I am studying the Lebesgue-Stieltjes integral from this PDF: https://www.math.utah.edu/~li/L-S%20integral.pdf.
In Theorem 8 the authors claim to use Dynkin's theorem in a way that I do not understand. The setting is the following. We are given a signed measure $\mu$ and a positive measure $\nu$, both defined on $\mathbb{R}$ (in the notations of the PDF they are called $dA$ and $dV$). Suppose that we know that $|\mu((a,b])|\leq\nu((a,b])$ for all semi-open intervals ($|\mu((a,b])|$ is just the absolute value of $\mu((a,b])$). The authors seem to claim that then we can apply Dynkin's theorem to get $|\mu(B)|\leq\nu(B)$ for all Borel sets $B\subset\mathbb{R}$.
My problem with the application of Dynkin's theorem is that, while I know that the intervals are a $\pi-$system, I can't see why the collection of $B$ such that $|\mu(B)|\leq\nu(B)$ is a $\lambda-$system, because it does not seem to be closed under complements. Any help or hint is much appreciated. Thanks!

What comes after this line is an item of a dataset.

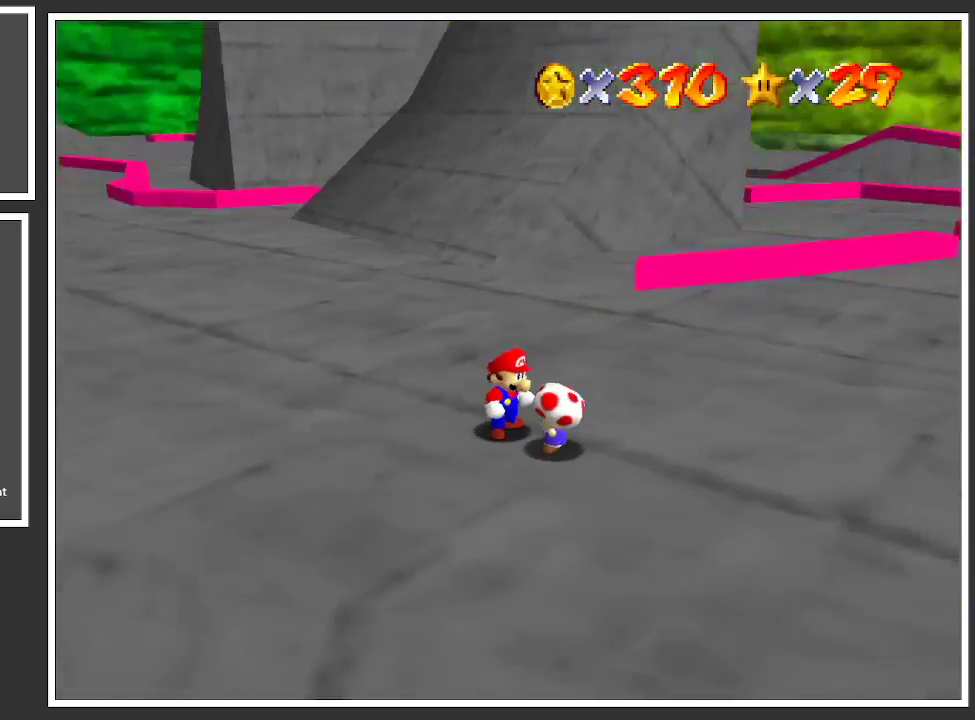
{"buttons": [], "left_stick": "center", "right_stick": "center", "events": [[333, "B", "down"], [450, "B", "up"]]}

Dynkin's theorem is not well-suited for inequalities. Another approach lies on regularity of finite measures on metric spaces. As continuous functions are uniform limit of left-continuous step functions, you have $$ \bigg| \int_{(s,t]} \varphi\,dA\bigg| \le \int_{(s,t]} |\varphi| \,dV $$ for all continuous function $\varphi$ on $[0,a]$. Take disjoint Borel sets $E_1,\ldots,E_n$ such that $(s,t]= \cup_{i=1}^n E_i$. Given $\varepsilon > 0$, one can find compact sets $K_i \subseteq E_i$ and open sets $O_i \supseteq E_i$ such that $|dA|(O_i \setminus K_i) \le \varepsilon/2^i$, so $$ \sum_i |dA(E_i)| \le \varepsilon + \sum_i |dA(K_i)| $$ Pick some continuous functions $\varphi_i$ with disjoint supports such that $0 \le \varphi_i \le 1$, $\varphi_i = 1$ on $K_i$ and $\operatorname{supp} \varphi_i \subset O_i$ (such functions exist by Urysohn's lemma). Using triangular inequality again $$ \sum_i |dA(E_i)| \le 2\varepsilon + \sum_i \bigg|\int_{(s,t]} \varphi_i\,dA\bigg| \le 2\varepsilon + \int_{(s,t]} \bigg(\sum_i \varphi_i\bigg)dV \le 2\varepsilon +dV(s,t] $$ Since $\varepsilon > 0$ and $E_1,\ldots,E_n$ were arbitrary, you get $|dA|(s,t] \le dV(s,t]$. The reverse inequality is obvious, thus $dV$ and $|dA|$ agree on sets of the form $(s,t]$ so on Borel sets by Dynkin's theorem (because semi-open intervals constitute a $\pi$-system generating the Borel $\sigma$-algebra, and both measures $dV$ and $|dA|$ are finite with same total mass).